Satış usul usul geliyor
2010da iki sert düzeltme bekliyoruz. Bu kriz anlamına gelmiyor. Aksine yıllarca süreceğini düşündüğümüz bir boğa piyasası içinde düzeltme bekliyoruz. Satış baskısı önümüzdeki dönemde kuvvetlenerek devam edecek...
GEÇEN haftaki Satış zamanı yaklaştı başlıklı yazımızdan alıntı yaparak başlıyoruz:
Bundan yaklaşık 8 ay önce finansal piyasalarda büyük çöküş yaşanırken, kapitalizmin sembolü yatırım bankaları kağıttan kuleler gibi yıkılırken, 3 çeyrek sonrası için bizim gibi büyüme öngörüsünde bulunanlara aklını yitirmiş gözüyle bakılırken de bugünküne benzer bir yazıyı kaleme almıştık. Şubat sonu ve mart başındaki değerlendirme notlarımızda bugün önereceklerimizin tam tersini önermiştik. O dönemdeki yazılarımızda merkez bankalarının ve hükümetlerin devreye soktuğu mali ve parasal teşviklerin 2009'un yaz aylarında dünya ekonomisinin resesyondan (daralma süreci) kurtulmasını sağlayacağını ve finansal piyasaların da bu gelişmeyi 4-5 ay öncesinden satın almaya başlayacağını düşünerek, hisse senedi alımı, euro/dolar paritesinde dolar lehine pozisyon açılmasını, dolardan TL'ye geçilmesini ve petrol kontratı satın alınmasını önermiştik.
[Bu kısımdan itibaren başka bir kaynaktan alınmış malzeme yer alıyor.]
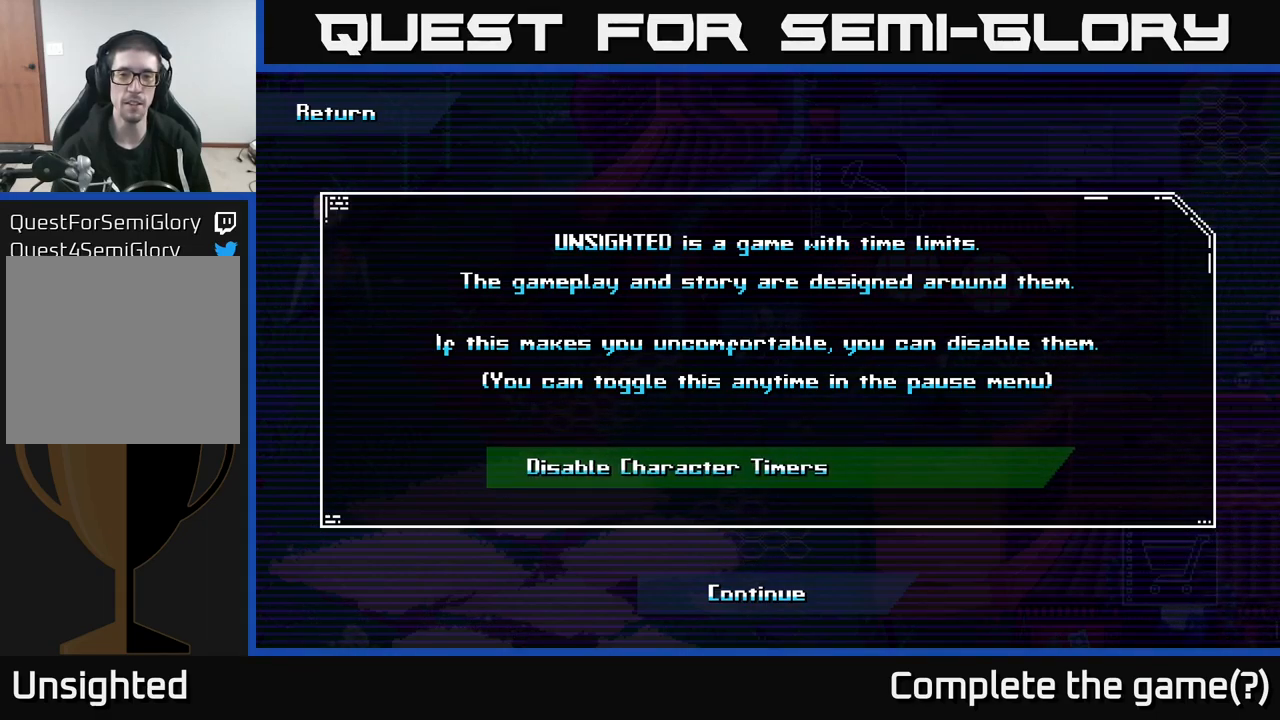
{"buttons": [], "left_stick": "center", "right_stick": "center", "events": []}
Öngörülerimiz büyük ölçüde haklı çıktı. Dünya ekonomisi 2008in dördüncü çeyreği ile 2009un ilk çeyreğinde uçurumdan aşağı yuvarlanırmışçasına tarihte emsali görülmemiş düzeylerde daralma yaşadı. Uzmanların büyük çoğunluğu aksini savunurken, ikinci çeyrekte daralmanın şiddetinde ciddi derecede azalma yaşanacağını yani ekonomik aktivitenin ikinci türevinin pozitife döneceğini savunuyorduk. Tüm dünyada daralma oranları ikinci çeyrekte azaldı. Finansal piyasalar bu gelişmeyi yeşil filizlerin belirmesi olarak nitelendirdi.
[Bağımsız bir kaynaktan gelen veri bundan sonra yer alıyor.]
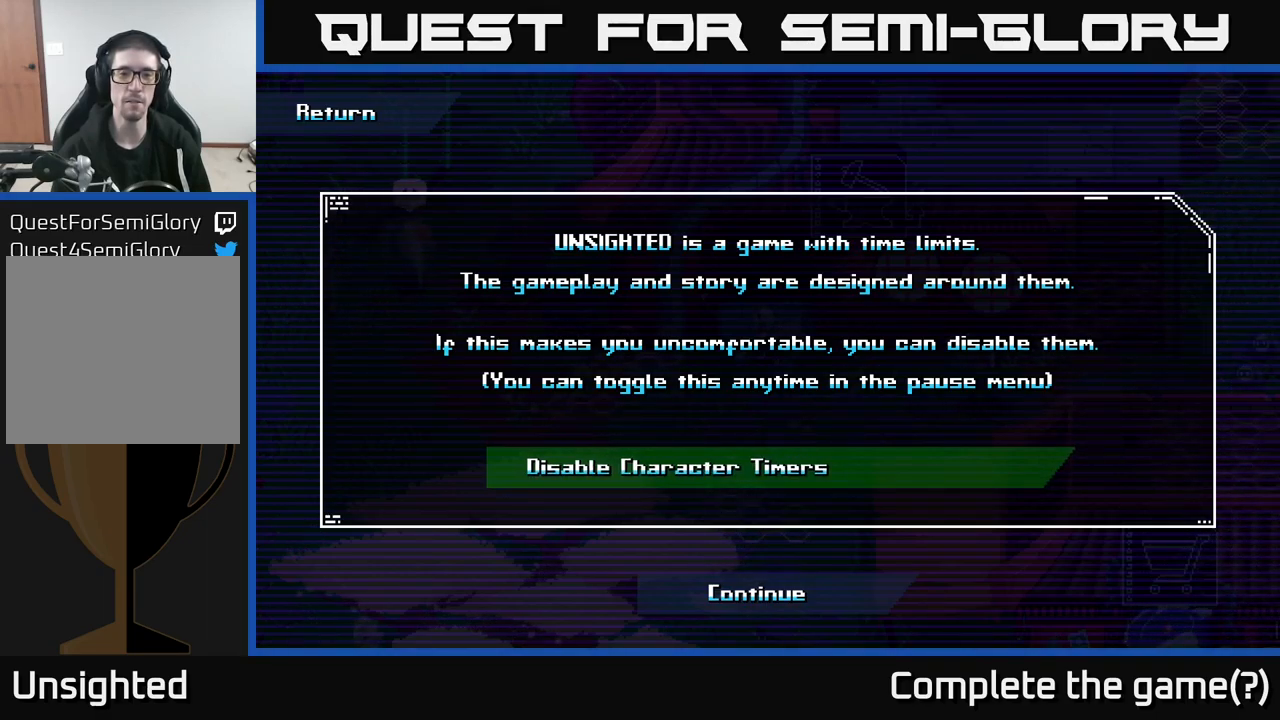
{"buttons": [], "left_stick": "center", "right_stick": "center", "events": []}
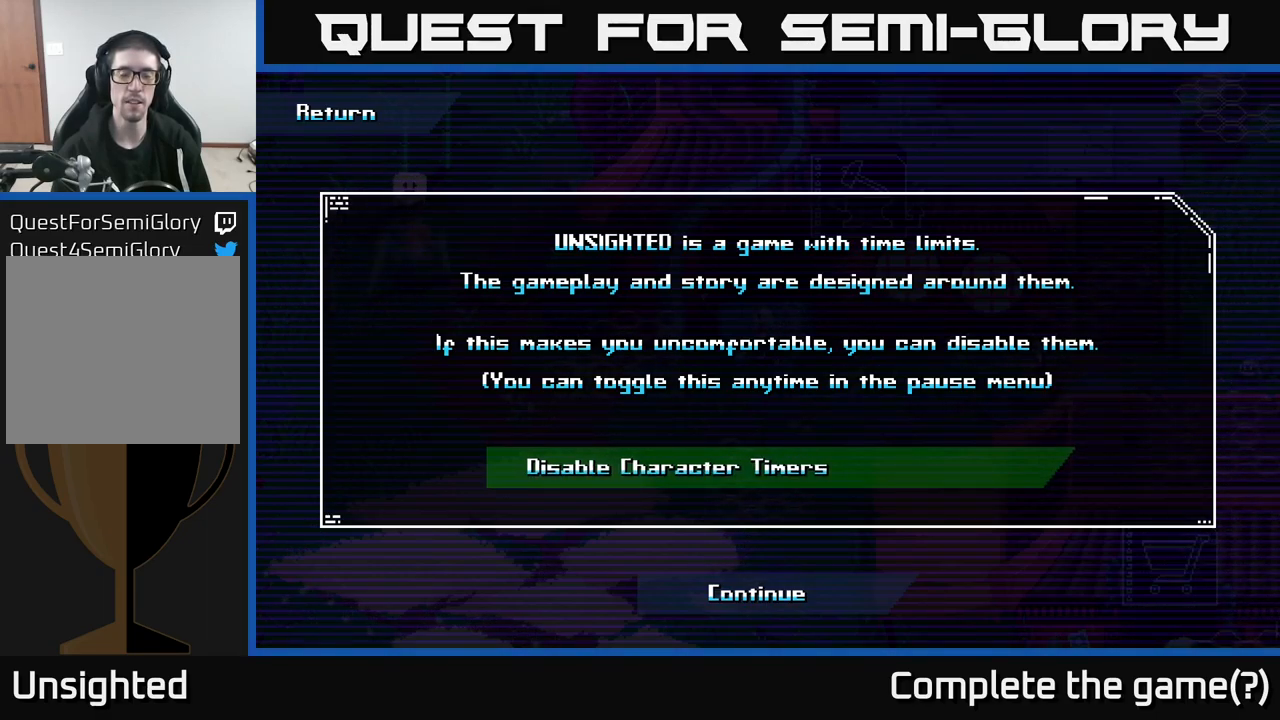
{"buttons": [], "left_stick": "center", "right_stick": "center", "events": []}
Uzmanların büyük çoğunluğu daralmanın 2010a kadar devam edeceğini tahmin ederken dünya ekonomisinin üçüncü çeyrekte büyüme dönemine gireceğini yani ekonomik aktivitede ikinci türevden sonra birinci türevin de pozitife döneceğini öngörüyorduk. Nitekim Avrupadan ABDye dünya ekonomilerinin ana motorları üçüncü çeyrekte büyüme dönemine girdi. Finansal piyasalar bu gelişmeyi de yeşil filizlerin fidanlaşması olarak nitelendirdi.
ALTIN ÖNGÖRÜMÜZ ÇIKMADI
Reel ekonomik aktiviteye yönelik öngörülerimize dayanarak finansal piyasaların da bu gelişmeleri 4-5 ay öncesinden (şubat sonu mart başı gibi) satın alacağını düşünerek, yaklaşık 8 ay önce Varlık satın almanın tam zamanı temalı yazılarımızla hisse senedi alımını, euro/dolar paritesinde euro lehine pozisyon açılmasını, dolardan TL'ye geçilmesini ve petrol kontratı satın alınmasını önermiştik. Bu görüşlerimizde haklı çıktık. Dolar/yen paritesinin yükseleceğini ve altın fiyatlarının düşeceğini öngörmüştük. Ancak doların dünyanın fonlama kaynağı rolünü geçici bir süreliğine birkaç ay üstleneceğini öngöremedik. Dolar/yen paritesi beklentimizin aksine yükselmedi, yerinde saydı. Altın fiyatlarının da düşen enflasyon, düşen enflasyon beklentileri, yavaş ama kalıcı bir şekilde iyileşen kredi piyasası şartları beklentimiz doğrultusunda düşeceğini öngörmüştük. Ama yanıldık; altın işler karışıkken sığınılacak liman işleviyle yükseldi, işler düzelmeye başladıktan sonra da yükselen kamu borçluluğu ve değer yitiren dolar kaygılarıyla prim yaptı. Özetle her şey altına yaradı; altın öngörümüz tutmadı.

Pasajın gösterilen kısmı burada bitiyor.